▶ Records:
★ ★ ★ ★ ★ ★ ★

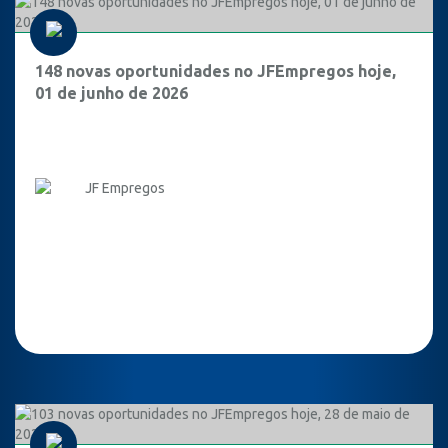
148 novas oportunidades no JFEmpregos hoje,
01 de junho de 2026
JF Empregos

★ ★ ★ ★ ★ ★ ★

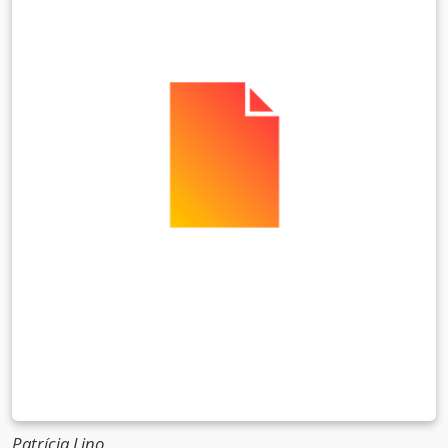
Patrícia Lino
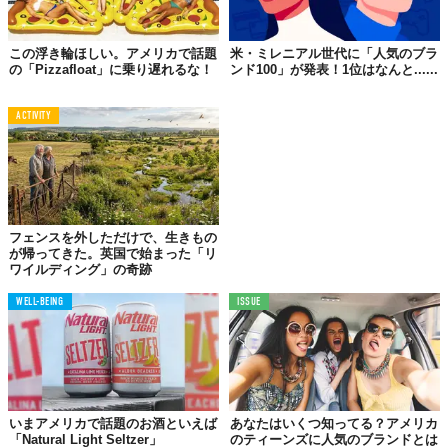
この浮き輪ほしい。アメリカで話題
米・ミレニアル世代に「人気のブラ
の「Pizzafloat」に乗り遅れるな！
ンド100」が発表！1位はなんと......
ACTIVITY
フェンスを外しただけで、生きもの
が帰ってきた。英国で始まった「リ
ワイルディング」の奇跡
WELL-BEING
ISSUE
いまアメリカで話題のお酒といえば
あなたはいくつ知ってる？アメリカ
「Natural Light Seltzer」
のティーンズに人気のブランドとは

★ ★ ★ ★ ★ ★ ★

▶ Your goal:
What are the lines above, starting at the one with "この浮き輪ほしい。アメリカで話題" and ending at the one with "のティーンズに人気のブランドとは"? Give them again exactly, and only them.

▶ Expected answer:
この浮き輪ほしい。アメリカで話題
米・ミレニアル世代に「人気のブラ
の「Pizzafloat」に乗り遅れるな！
ンド100」が発表！1位はなんと......
ACTIVITY
フェンスを外しただけで、生きもの
が帰ってきた。英国で始まった「リ
ワイルディング」の奇跡
WELL-BEING
ISSUE
いまアメリカで話題のお酒といえば
あなたはいくつ知ってる？アメリカ
「Natural Light Seltzer」
のティーンズに人気のブランドとは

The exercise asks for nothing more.